The structure and athleticism of a dog is correlated to its breed. Since agility is primarily a physical sport, there are differences between dogs’ athleticism. It is not right or fair to expect the same performance across breeds.
I currently own a Chinese Shar-Pei whom I train and compete with in agility. This is not a typical agility breed, and while she definitely enjoys doing it, she doesn’t have endless energy or motivation to keep doing it for long periods of time. It would also be wrong of me to expect her to beat the Shetland Sheepdogs or sport mixes specifically bred to do agility that compete in her same height categories. Nevertheless, we still have fun and do as much as she likes doing, and we both have a healthy agility relationship.
Dogs that are truly unfit to do agility are those with severe physical problems or dogs that are dangerous to other dogs or people. Since agility is done off leash and competitions and classes are high energy and can be very crowded, it is not fair to anyone—the owner, the others, or even the dog—to be subjected to a dangerous situation. Nose work, obedience, or rally obedience might be a better fit for dogs with physical limitations, as these are not as physically demanding activities. Unsafe dogs should undergo behavioral training and may or may not progress to being able to play in public. But if they never do, they can always do agility in the privacy and safety of their own backyards.
How to Get Started in Agility
There are many ways to get started in agility. A great way is to find a local dog agility training club or school and join a beginners’ class. I found my very first agility class through the local community center, where the instructor would haul the equipment to a local park on Saturday mornings. I later joined a dog sports club and started beginner classes with them on Monday nights. Sometimes facilities have prerequisites for agility classes, such as basic obedience classes. While this might seem boring compared to agility training, without foundational skills such as recalls, stays, and control off leash, agility will take much longer to learn. Private lessons allow you to progress quickly, but they are not as cost effective as classes. A club or facility will have all the agility equipment, which is unfortunately not cheap to buy. However, if you are handy, you can build your own equipment; plans for DIY are easily found online.

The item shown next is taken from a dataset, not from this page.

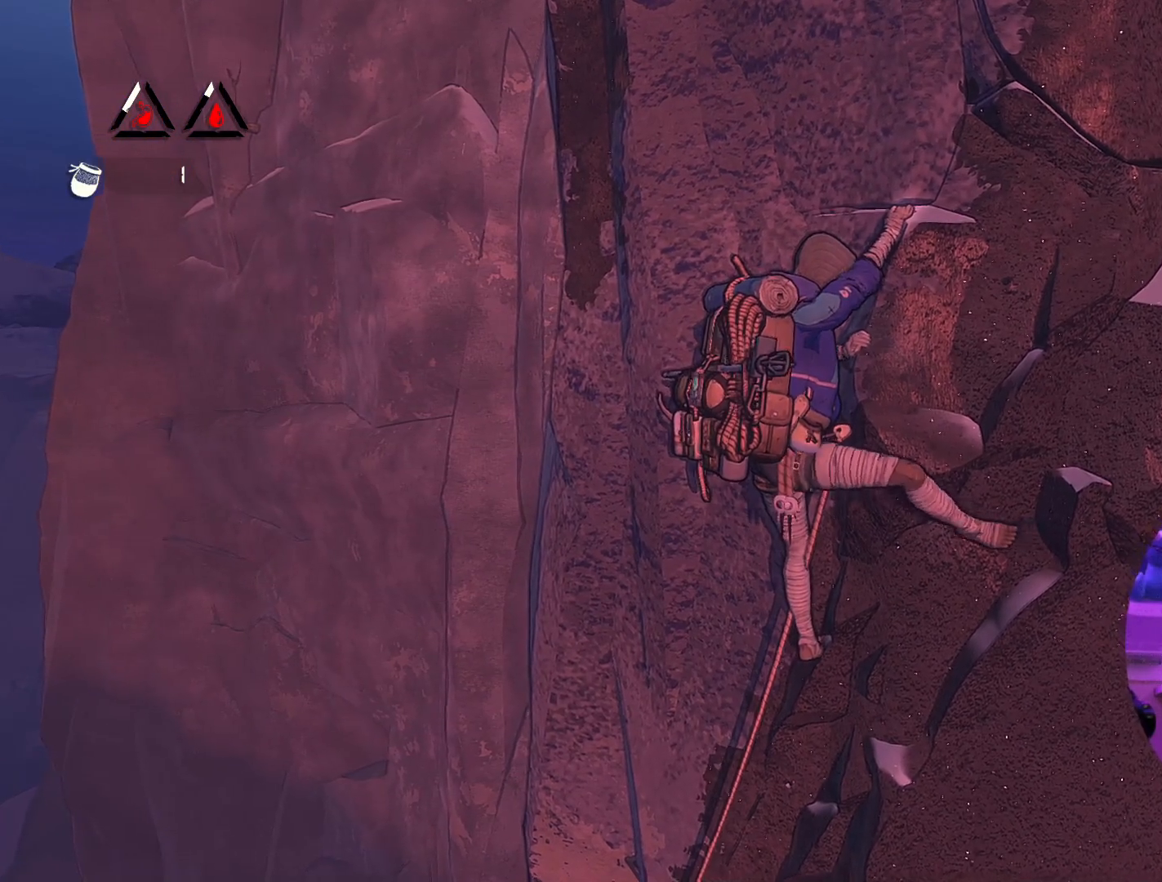
{"buttons": [], "left_stick": "up-right", "right_stick": "center", "events": [[67, "left_stick", "up-right"]]}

Even if you don’t plan on competing and just want to have fun, it is a good idea to have an experienced teacher’s guidance for dog agility training, especially since some of the obstacles are scary to dogs and can be dangerous if not taught properly. There are certain ways of approaching the training, even certain pieces of training equipment, that are used to effectively and safely teach the dog the obstacle. This doesn’t mean that you can’t train your dog on your own. There exists more and more online resources, schools, classes, and comprehensive websites that provide high-quality dog agility training and guidance. As I have mentioned, agility is becoming more and more popular, which fortunately means that there are more and more options and resources.